*** Exercise input Section Begins ***
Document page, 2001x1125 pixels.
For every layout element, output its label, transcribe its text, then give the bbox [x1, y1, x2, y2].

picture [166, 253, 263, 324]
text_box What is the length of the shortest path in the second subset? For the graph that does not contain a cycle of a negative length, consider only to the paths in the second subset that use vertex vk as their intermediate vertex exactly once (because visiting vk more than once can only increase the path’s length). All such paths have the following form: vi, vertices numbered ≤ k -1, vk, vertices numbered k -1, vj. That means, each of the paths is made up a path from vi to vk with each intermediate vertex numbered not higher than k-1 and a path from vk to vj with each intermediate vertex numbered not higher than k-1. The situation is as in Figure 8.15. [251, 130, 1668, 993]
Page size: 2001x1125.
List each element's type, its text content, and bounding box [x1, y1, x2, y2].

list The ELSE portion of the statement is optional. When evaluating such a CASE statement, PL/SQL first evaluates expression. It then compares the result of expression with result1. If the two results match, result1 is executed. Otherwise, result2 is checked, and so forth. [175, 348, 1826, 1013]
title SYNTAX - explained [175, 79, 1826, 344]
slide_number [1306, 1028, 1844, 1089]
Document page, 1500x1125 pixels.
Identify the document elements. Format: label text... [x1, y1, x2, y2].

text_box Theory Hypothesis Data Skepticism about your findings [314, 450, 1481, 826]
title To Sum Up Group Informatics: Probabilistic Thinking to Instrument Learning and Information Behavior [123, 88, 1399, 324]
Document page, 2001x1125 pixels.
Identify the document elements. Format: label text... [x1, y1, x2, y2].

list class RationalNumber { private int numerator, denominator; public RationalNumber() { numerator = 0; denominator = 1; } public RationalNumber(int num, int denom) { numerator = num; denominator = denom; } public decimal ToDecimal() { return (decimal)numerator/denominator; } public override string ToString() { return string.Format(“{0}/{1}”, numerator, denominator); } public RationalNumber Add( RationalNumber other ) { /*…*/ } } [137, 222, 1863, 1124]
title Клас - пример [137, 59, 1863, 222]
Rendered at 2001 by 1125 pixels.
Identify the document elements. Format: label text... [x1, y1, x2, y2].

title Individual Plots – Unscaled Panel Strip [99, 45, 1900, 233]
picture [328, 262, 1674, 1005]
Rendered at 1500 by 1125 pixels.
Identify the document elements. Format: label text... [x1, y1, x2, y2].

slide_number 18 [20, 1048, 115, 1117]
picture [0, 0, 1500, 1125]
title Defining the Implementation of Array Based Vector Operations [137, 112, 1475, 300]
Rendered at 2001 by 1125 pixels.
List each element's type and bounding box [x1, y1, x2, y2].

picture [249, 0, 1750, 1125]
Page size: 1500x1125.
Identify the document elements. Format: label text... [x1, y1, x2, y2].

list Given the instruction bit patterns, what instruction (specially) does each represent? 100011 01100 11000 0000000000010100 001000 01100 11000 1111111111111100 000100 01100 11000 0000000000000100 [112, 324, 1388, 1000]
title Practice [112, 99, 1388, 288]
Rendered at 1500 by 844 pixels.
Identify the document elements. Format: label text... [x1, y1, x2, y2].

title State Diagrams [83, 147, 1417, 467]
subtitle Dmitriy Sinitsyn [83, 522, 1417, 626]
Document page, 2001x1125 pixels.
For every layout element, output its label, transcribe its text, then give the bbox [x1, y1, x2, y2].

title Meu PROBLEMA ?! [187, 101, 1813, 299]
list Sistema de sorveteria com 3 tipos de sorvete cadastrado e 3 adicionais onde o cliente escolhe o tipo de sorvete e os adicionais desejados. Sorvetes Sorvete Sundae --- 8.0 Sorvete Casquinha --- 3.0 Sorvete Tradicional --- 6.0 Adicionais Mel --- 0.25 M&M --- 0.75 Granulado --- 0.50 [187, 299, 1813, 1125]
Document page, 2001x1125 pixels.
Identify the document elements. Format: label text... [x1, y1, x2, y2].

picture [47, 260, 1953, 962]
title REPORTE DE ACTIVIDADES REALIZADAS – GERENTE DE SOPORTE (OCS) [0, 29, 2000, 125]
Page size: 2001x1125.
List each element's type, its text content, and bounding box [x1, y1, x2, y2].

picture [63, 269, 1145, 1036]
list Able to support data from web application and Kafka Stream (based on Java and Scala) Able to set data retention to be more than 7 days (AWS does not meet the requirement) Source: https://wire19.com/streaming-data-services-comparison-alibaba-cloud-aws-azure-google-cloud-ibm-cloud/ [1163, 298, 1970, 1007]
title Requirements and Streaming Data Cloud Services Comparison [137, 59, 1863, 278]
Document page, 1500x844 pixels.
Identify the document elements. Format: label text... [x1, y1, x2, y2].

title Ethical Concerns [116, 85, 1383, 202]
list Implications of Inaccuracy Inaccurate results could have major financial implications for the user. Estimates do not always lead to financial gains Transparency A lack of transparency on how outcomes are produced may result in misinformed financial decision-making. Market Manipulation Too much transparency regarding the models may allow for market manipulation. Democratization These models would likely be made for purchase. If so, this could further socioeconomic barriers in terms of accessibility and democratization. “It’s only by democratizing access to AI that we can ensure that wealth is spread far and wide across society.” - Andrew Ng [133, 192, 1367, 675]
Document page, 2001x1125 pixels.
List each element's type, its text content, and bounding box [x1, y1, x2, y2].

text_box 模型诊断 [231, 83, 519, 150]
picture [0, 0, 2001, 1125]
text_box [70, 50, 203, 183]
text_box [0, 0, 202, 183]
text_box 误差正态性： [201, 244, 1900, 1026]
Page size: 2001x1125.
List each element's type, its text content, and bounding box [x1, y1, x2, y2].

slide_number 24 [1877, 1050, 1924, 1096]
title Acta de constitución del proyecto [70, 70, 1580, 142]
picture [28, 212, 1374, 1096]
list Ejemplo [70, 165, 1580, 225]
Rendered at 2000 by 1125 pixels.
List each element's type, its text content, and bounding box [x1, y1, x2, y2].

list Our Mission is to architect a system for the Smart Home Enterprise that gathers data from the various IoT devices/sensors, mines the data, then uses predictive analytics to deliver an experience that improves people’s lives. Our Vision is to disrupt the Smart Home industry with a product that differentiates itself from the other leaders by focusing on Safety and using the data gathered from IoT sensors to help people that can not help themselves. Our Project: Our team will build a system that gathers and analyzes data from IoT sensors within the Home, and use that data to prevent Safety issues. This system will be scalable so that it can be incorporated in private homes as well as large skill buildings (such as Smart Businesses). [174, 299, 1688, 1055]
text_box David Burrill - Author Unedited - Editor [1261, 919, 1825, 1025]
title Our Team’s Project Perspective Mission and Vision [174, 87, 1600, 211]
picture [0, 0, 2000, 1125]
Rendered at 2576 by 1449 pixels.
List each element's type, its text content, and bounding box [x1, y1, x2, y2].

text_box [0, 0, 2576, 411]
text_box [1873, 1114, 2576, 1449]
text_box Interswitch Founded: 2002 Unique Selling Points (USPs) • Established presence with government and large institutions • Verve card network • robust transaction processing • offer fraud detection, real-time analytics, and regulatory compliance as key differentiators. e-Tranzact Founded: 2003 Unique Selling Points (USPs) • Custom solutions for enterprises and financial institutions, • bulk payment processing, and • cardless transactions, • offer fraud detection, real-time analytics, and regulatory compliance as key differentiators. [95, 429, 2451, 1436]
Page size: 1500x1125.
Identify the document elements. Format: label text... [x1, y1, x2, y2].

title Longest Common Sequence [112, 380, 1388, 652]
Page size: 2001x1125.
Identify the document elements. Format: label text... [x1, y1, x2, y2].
*** Exercise input Section Ends ***
* [Work instruction] Each line in the listing above from the one containing "slide_number [1306, 1028, 1844, 1089]" through the one containing "Rendered at 1500 by 844 pixels." should be repeated exactly, and no other line.

* [Output of the exercise]
slide_number [1306, 1028, 1844, 1089]
Document page, 1500x1125 pixels.
Identify the document elements. Format: label text... [x1, y1, x2, y2].

text_box Theory Hypothesis Data Skepticism about your findings [314, 450, 1481, 826]
title To Sum Up Group Informatics: Probabilistic Thinking to Instrument Learning and Information Behavior [123, 88, 1399, 324]
Document page, 2001x1125 pixels.
Identify the document elements. Format: label text... [x1, y1, x2, y2].

list class RationalNumber { private int numerator, denominator; public RationalNumber() { numerator = 0; denominator = 1; } public RationalNumber(int num, int denom) { numerator = num; denominator = denom; } public decimal ToDecimal() { return (decimal)numerator/denominator; } public override string ToString() { return string.Format(“{0}/{1}”, numerator, denominator); } public RationalNumber Add( RationalNumber other ) { /*…*/ } } [137, 222, 1863, 1124]
title Клас - пример [137, 59, 1863, 222]
Rendered at 2001 by 1125 pixels.
Identify the document elements. Format: label text... [x1, y1, x2, y2].

title Individual Plots – Unscaled Panel Strip [99, 45, 1900, 233]
picture [328, 262, 1674, 1005]
Rendered at 1500 by 1125 pixels.
Identify the document elements. Format: label text... [x1, y1, x2, y2].

slide_number 18 [20, 1048, 115, 1117]
picture [0, 0, 1500, 1125]
title Defining the Implementation of Array Based Vector Operations [137, 112, 1475, 300]
Rendered at 2001 by 1125 pixels.
List each element's type and bounding box [x1, y1, x2, y2].

picture [249, 0, 1750, 1125]
Page size: 1500x1125.
Identify the document elements. Format: label text... [x1, y1, x2, y2].

list Given the instruction bit patterns, what instruction (specially) does each represent? 100011 01100 11000 0000000000010100 001000 01100 11000 1111111111111100 000100 01100 11000 0000000000000100 [112, 324, 1388, 1000]
title Practice [112, 99, 1388, 288]
Rendered at 1500 by 844 pixels.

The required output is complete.